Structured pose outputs
------------------------------------------------------------------------

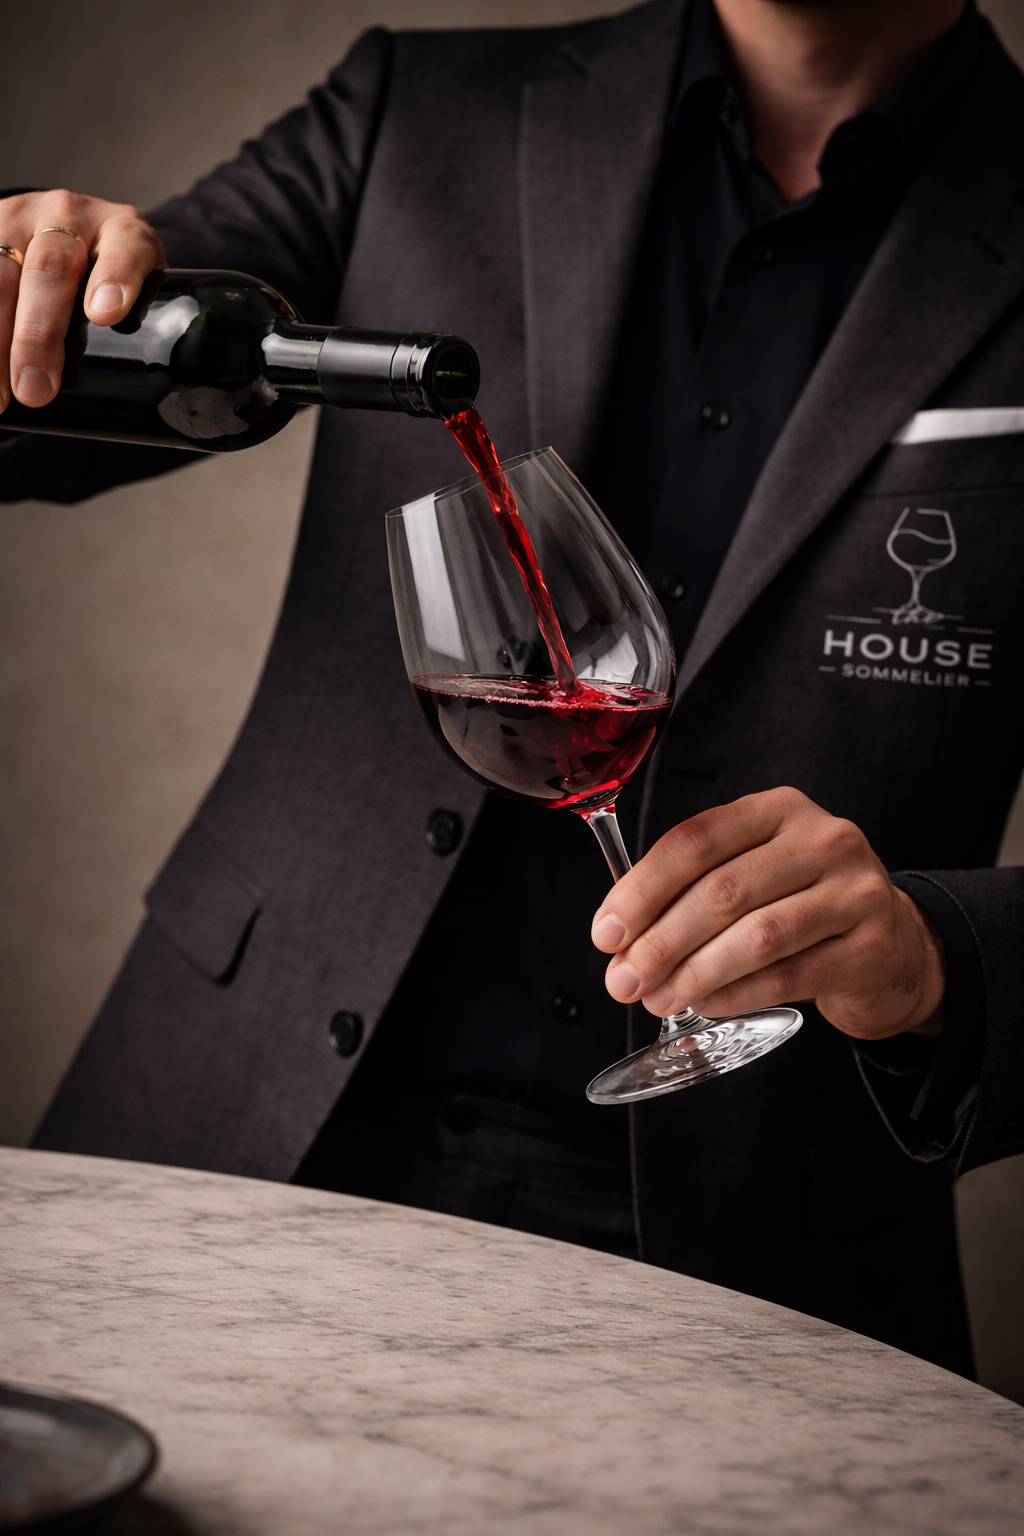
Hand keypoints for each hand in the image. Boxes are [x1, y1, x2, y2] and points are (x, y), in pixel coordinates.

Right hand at [0, 190, 164, 412]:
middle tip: (35, 392)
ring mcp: (20, 219)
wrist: (64, 228)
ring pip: (0, 277)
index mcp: (123, 229)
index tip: (105, 316)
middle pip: (50, 270)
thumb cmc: (110, 277)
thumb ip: (141, 320)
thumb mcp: (137, 288)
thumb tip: (148, 395)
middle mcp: (69, 214)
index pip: (126, 247)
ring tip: (1, 396)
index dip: (116, 277)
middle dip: (39, 335)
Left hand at [591, 787, 945, 1041]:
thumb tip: (620, 938)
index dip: (643, 889)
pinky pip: (791, 974)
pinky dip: (738, 994)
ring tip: (660, 998)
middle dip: (661, 941)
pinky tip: (707, 1004)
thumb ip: (692, 890)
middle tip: (625, 980)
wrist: (893, 943)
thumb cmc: (803, 904)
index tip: (607, 932)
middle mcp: (822, 839)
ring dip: (696, 972)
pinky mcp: (872, 946)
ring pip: (758, 934)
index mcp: (778, 810)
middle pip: (722, 889)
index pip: (696, 840)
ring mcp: (856, 891)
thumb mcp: (754, 873)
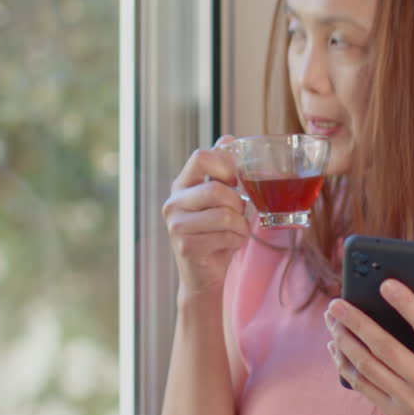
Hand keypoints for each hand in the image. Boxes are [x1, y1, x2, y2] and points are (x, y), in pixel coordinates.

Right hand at [162, 136, 249, 298]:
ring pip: (225, 215)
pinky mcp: (186, 247)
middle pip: (216, 190)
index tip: (234, 181)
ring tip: (235, 232)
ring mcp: (176, 226)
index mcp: (181, 186)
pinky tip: (229, 245)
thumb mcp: (219, 199)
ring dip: (241, 225)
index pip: (201, 156)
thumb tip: (229, 138)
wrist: (204, 276)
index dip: (225, 165)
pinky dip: (238, 241)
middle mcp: (172, 203)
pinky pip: (226, 236)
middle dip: (237, 203)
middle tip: (237, 214)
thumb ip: (221, 171)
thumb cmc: (215, 234)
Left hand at [325, 280, 413, 414]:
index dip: (406, 302)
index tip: (385, 284)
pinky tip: (335, 346)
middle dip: (356, 322)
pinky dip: (344, 364)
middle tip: (336, 303)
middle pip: (384, 346)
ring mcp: (407, 398)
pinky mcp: (392, 410)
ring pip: (367, 365)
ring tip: (331, 321)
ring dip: (344, 340)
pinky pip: (361, 384)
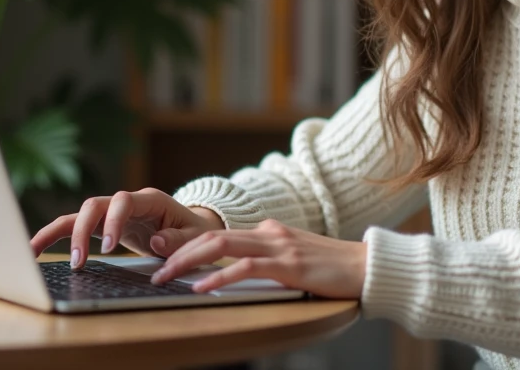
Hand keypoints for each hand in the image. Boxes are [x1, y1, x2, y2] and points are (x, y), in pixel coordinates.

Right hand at [29, 187, 224, 268]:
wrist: (191, 228)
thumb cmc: (194, 232)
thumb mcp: (196, 237)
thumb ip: (179, 240)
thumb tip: (157, 241)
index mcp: (150, 199)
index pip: (124, 201)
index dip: (113, 221)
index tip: (108, 248)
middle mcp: (126, 202)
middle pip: (95, 205)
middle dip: (83, 231)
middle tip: (80, 262)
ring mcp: (112, 213)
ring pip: (79, 214)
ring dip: (59, 232)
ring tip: (35, 252)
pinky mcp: (103, 226)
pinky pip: (75, 227)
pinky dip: (55, 235)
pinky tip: (35, 248)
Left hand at [149, 219, 367, 298]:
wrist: (367, 267)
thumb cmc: (332, 269)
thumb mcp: (293, 258)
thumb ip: (268, 259)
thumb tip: (239, 269)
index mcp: (268, 231)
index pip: (218, 232)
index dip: (186, 242)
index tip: (161, 252)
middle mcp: (269, 233)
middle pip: (212, 235)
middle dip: (177, 250)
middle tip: (152, 265)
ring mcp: (279, 246)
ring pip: (222, 245)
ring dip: (188, 262)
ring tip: (165, 276)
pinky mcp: (289, 264)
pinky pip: (246, 268)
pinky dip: (219, 276)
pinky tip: (202, 287)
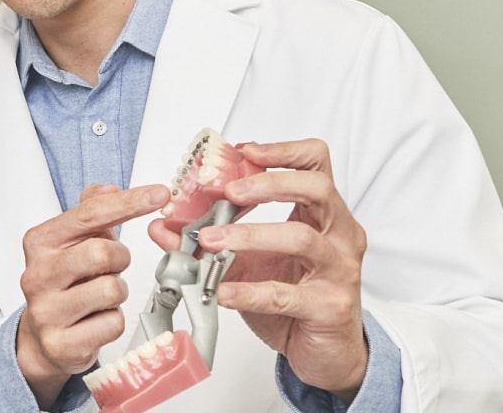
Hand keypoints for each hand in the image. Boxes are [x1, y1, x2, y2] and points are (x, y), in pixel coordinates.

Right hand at [17, 183, 170, 406]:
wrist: (42, 338)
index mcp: (39, 242)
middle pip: (102, 252)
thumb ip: (90, 211)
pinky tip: (96, 320)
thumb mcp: (72, 242)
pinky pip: (113, 324)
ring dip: (117, 292)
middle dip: (120, 258)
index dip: (129, 202)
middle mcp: (36, 275)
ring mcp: (47, 311)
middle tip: (111, 267)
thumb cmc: (65, 283)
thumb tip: (110, 189)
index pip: (88, 214)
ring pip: (112, 289)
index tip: (160, 194)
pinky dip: (113, 320)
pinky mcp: (62, 343)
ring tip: (100, 295)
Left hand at [196, 139, 369, 395]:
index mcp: (324, 215)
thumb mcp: (250, 262)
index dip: (283, 151)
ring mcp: (339, 270)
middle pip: (317, 188)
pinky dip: (249, 291)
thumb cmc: (297, 299)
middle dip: (268, 184)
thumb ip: (211, 239)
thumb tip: (163, 226)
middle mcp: (339, 235)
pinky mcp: (329, 306)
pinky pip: (286, 294)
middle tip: (228, 192)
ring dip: (248, 234)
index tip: (245, 151)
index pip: (317, 163)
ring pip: (300, 238)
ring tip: (209, 239)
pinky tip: (222, 291)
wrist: (327, 352)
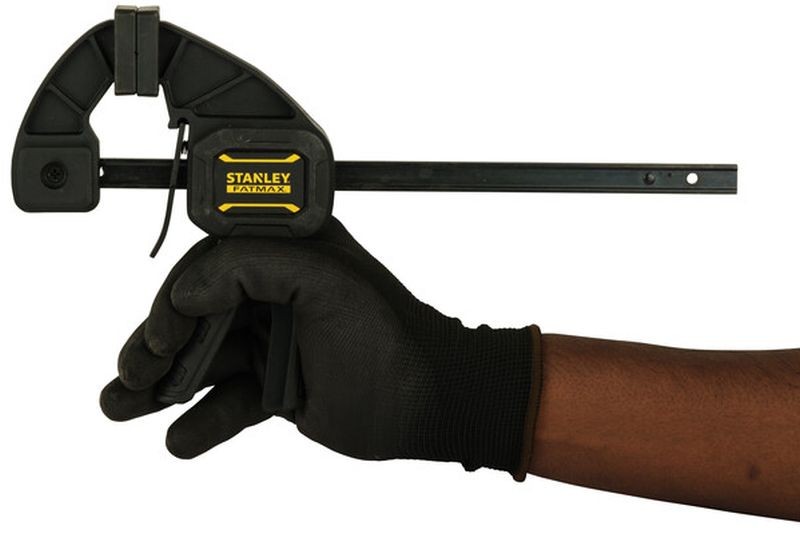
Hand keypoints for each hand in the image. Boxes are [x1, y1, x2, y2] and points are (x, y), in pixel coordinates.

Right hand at [100, 218, 537, 475]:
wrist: (429, 401)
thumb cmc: (391, 335)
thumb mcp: (326, 281)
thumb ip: (254, 264)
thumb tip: (189, 290)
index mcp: (289, 254)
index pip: (211, 263)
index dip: (177, 296)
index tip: (162, 331)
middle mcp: (277, 293)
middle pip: (196, 314)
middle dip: (157, 345)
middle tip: (134, 374)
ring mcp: (275, 340)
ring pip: (204, 360)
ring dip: (160, 384)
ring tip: (122, 405)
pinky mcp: (278, 386)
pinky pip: (229, 400)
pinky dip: (202, 420)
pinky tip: (180, 438)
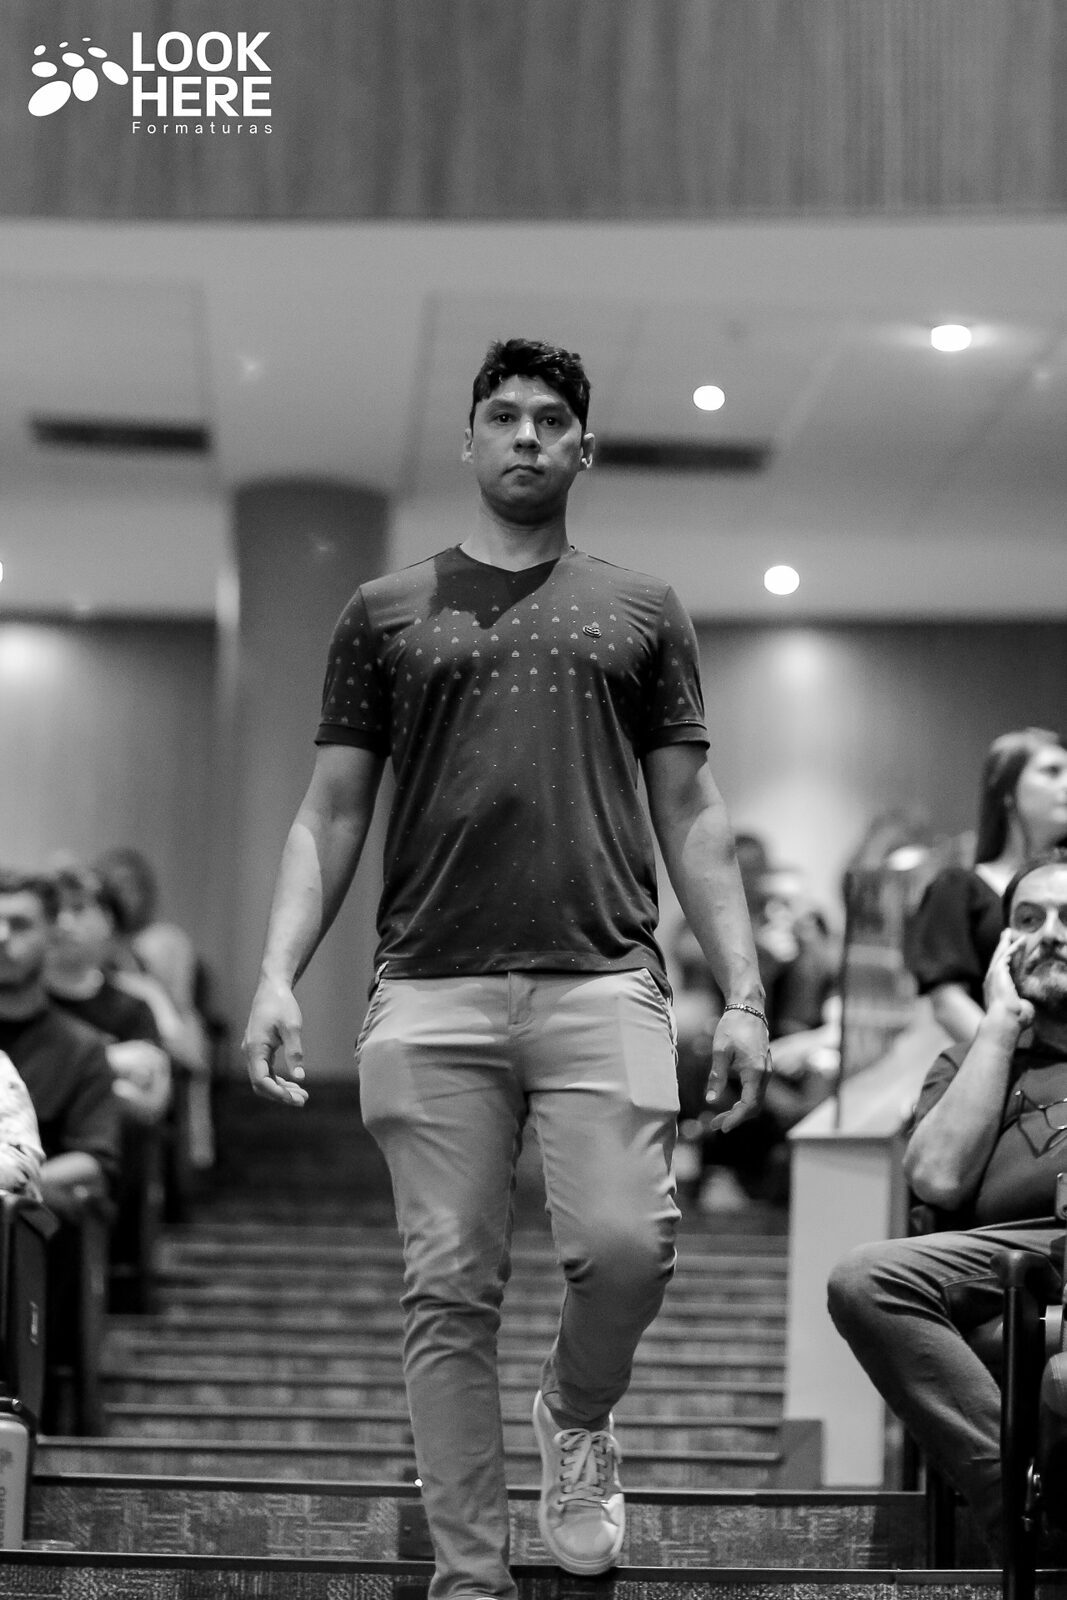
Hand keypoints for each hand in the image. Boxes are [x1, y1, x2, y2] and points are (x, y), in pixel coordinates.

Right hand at [243, 978, 308, 1105]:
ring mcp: (253, 1052)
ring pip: (263, 1079)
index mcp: (255, 1048)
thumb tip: (300, 1077)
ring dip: (281, 1089)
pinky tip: (294, 1083)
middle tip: (303, 1100)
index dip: (277, 1093)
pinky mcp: (259, 1049)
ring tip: (302, 1095)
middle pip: (261, 1084)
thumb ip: (295, 1052)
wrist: (272, 988)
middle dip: (280, 1095)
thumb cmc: (281, 1005)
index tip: (295, 1098)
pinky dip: (278, 1080)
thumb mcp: (292, 1027)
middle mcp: (250, 1052)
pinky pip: (266, 1071)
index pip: (261, 1080)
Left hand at [703, 1008, 770, 1132]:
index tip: (722, 1128)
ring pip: (756, 1101)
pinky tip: (730, 1104)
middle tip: (714, 1125)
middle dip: (735, 1118)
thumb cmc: (733, 1026)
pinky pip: (756, 1092)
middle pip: (754, 1107)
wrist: (749, 1009)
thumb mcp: (720, 1051)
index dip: (736, 1119)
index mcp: (755, 1071)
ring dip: (739, 1112)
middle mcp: (764, 1074)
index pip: (749, 1105)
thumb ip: (717, 1077)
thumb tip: (710, 1100)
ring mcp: (766, 1071)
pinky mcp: (763, 1068)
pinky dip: (744, 1102)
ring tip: (718, 1117)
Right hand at [983, 929, 1034, 1031]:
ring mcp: (993, 975)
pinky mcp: (998, 971)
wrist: (1005, 1020)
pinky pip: (1006, 955)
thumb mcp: (1020, 1010)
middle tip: (1004, 937)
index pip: (1002, 973)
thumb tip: (1025, 1003)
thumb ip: (1022, 1004)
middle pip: (997, 960)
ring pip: (1000, 954)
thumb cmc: (1013, 1020)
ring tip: (1009, 933)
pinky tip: (1020, 940)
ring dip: (1005, 943)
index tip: (1011, 954)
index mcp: (996, 991)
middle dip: (1001, 948)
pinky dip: (1013, 947)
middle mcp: (991, 982)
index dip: (1007, 962)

------------------------------------------------------------------------

- [About this task] Set the pictures aside and transcribe exactly the stretch of lines above, beginning with the one holding "pinky pip: (226, 236)" and ending with the one holding "pinky tip: (202, 287)".

- [Exercise answer]
pinky pip: (226, 236)
middle dip: (237, 203)
middle tip: (237, 214)
thumb ip: (221, 171)
thumb cmc: (215, 234)
Left hand at [325, 280, 413, 414]:
index dip: (406, 302)
index tip: (385, 284)
pinky tip: (335, 346)
middle dip: (356, 322)
pinky dip: (344, 364)
middle tip: (336, 303)
middle pip: (384, 346)
ring mcp: (407, 398)
pinky mcp: (392, 410)
ring pip: (367, 365)
ring tip: (331, 321)
ring dip: (344, 340)
pinky pip: (361, 384)
Hand keypoints for each hand in the image. Boxes are [x1, y1, x2, y2] and points are (x, y), in pixel coordinates.

Right hand at [29, 187, 224, 268]:
wrist: (191, 228)
thumb cmc: (194, 232)
thumb mcp: (196, 237)
thumb ip: (179, 240)
thumb tip: (157, 241)
index mcp: (150, 199)
index pip: (124, 201)
index dip: (113, 221)
index tip: (108, 248)
middle mcp: (126, 202)
middle pip: (95, 205)
middle dip: (83, 231)
middle tip: (80, 262)
ring mcp: (112, 213)
ring pip: (79, 214)
ring dip: (59, 232)
ring tip: (35, 252)
pinky mcp: (103, 226)
pinky pip: (75, 227)
pinky dip: (55, 235)
pinky tip: (35, 248)
Left hand at [149, 219, 367, 298]:
wrist: (367, 267)
thumb cmc: (332, 269)
thumb mcp: (293, 258)
thumb ip: (268, 259)
thumb tip: (239, 269)
index mcp: (268, 231)
index pip: (218, 232)
index dip: (186, 242)
index tip: (161, 252)
middle mcp: (269, 233)
middle pip: (212, 235)
middle dip: (177, 250)
middle tip: (152, 265)
ring mcp: (279, 246)
ring pip: (222, 245)
ring dip: (188, 262)
ring tip: (165, 276)
pinky mcp: (289, 264)
pinky pip: (246, 268)
pinky dip: (219, 276)
pinky tip: (202, 287)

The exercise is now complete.